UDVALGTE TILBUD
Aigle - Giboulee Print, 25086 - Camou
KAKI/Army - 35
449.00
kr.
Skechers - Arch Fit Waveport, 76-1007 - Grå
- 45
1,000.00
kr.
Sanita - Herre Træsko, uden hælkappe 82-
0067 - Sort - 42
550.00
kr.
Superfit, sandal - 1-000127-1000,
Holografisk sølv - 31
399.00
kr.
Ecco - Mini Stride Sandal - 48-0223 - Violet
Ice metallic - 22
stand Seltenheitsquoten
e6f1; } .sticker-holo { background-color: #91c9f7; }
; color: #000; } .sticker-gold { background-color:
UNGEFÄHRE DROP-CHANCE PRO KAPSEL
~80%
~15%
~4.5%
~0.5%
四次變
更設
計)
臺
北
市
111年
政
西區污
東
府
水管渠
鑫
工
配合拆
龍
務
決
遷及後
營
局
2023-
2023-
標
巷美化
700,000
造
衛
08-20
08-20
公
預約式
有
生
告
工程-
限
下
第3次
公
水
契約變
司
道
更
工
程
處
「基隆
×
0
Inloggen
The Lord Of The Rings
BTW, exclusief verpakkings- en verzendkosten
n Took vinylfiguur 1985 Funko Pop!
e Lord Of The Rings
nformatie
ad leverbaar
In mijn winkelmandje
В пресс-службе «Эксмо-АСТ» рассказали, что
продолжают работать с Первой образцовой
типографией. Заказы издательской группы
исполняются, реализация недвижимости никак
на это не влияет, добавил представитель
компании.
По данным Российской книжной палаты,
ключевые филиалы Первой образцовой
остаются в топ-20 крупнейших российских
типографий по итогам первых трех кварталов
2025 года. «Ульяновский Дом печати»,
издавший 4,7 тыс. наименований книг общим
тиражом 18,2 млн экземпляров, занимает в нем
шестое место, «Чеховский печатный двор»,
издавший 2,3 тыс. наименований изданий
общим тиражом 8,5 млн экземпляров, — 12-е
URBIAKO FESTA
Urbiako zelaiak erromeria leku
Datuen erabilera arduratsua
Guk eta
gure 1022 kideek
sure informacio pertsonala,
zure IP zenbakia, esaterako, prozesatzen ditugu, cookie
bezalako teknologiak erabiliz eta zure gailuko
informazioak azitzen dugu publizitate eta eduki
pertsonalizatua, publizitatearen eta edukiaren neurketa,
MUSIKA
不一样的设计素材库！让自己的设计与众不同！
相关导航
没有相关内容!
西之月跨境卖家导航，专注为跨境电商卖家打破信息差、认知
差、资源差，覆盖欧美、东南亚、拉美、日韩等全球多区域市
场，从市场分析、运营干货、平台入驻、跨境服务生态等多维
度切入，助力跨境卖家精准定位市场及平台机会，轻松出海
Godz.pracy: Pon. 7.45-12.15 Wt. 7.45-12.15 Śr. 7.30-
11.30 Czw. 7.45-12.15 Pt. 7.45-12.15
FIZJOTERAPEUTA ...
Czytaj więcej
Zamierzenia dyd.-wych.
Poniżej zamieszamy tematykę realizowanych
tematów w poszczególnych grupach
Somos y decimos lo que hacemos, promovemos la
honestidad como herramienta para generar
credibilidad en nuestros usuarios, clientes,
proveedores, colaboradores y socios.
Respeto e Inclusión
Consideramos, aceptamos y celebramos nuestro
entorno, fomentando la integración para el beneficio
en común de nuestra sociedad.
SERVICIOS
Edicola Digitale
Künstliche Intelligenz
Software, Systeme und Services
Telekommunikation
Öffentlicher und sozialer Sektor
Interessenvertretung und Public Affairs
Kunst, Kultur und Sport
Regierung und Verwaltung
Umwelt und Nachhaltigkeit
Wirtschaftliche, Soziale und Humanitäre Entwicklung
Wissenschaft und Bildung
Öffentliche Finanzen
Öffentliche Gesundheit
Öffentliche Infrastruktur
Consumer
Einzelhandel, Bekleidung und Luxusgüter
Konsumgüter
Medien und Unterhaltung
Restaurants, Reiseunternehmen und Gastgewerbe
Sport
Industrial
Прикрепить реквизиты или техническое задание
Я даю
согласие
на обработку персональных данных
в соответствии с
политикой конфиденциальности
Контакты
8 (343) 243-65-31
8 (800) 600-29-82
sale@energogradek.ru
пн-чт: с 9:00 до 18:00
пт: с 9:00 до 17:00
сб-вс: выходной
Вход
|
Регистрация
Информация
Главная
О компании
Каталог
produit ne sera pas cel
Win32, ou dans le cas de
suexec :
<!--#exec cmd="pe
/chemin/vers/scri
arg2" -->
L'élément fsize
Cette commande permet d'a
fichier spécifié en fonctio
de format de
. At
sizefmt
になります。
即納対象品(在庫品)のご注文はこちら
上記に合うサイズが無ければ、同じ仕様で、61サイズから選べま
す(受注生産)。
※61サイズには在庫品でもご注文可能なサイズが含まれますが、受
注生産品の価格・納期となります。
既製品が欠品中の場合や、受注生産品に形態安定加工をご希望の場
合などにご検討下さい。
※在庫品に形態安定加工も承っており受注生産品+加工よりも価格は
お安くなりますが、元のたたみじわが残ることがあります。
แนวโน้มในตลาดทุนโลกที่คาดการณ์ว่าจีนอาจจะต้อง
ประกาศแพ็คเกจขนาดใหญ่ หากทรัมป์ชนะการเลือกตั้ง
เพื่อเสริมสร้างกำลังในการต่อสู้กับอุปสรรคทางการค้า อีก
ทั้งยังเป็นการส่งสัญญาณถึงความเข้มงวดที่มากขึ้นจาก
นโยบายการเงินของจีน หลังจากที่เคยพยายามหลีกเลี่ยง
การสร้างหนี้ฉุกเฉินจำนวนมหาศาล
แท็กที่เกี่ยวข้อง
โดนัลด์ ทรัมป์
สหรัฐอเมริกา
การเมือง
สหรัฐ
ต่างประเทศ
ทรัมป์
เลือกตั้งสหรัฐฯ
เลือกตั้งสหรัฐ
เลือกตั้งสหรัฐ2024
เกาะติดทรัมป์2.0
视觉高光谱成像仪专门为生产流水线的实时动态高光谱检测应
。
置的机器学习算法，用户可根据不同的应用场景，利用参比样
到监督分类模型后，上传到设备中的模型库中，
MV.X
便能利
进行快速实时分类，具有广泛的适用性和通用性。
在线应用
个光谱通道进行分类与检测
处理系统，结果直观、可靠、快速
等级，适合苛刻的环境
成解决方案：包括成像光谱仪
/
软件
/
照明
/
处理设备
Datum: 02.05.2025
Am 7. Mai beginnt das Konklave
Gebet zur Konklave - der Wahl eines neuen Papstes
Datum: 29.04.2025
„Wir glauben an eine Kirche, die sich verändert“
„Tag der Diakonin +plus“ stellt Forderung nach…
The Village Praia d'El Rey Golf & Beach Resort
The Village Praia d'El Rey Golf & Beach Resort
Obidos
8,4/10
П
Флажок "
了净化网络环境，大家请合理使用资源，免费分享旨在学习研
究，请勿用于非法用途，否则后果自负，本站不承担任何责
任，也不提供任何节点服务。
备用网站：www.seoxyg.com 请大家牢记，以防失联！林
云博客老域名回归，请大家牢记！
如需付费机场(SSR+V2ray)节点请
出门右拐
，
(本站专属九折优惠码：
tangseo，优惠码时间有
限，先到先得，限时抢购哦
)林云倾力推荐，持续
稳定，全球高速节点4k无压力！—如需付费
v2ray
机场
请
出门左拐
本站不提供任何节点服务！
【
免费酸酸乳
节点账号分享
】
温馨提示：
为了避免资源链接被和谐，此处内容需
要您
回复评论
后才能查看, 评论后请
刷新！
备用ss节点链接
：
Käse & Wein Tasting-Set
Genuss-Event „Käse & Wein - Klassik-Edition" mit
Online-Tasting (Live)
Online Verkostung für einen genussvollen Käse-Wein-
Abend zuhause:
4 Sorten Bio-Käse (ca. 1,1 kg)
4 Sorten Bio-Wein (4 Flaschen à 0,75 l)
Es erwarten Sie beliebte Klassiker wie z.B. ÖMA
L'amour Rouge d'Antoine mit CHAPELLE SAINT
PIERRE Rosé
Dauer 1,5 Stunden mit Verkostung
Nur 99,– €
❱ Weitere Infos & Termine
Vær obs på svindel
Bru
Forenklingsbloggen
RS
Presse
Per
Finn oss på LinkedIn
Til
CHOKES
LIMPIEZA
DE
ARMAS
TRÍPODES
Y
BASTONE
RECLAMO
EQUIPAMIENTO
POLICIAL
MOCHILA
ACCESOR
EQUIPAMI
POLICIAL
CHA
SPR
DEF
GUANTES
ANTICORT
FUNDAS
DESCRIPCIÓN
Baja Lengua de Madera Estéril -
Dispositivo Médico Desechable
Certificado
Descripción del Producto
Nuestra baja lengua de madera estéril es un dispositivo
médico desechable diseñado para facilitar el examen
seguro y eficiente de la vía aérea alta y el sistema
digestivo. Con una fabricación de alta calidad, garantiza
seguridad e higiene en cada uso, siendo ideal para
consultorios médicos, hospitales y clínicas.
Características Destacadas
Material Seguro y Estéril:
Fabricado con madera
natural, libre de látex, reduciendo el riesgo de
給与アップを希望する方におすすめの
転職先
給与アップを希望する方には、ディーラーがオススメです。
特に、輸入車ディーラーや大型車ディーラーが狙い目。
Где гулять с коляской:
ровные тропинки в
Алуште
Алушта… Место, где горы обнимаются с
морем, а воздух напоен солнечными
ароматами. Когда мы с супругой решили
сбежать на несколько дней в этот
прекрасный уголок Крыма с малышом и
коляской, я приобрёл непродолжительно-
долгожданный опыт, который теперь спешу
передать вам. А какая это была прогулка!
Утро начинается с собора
★ ★ ★
## Exercise details
In the records shown above, how many lines include the word "sticker"? Answer with the number only.

## Completed exercise
2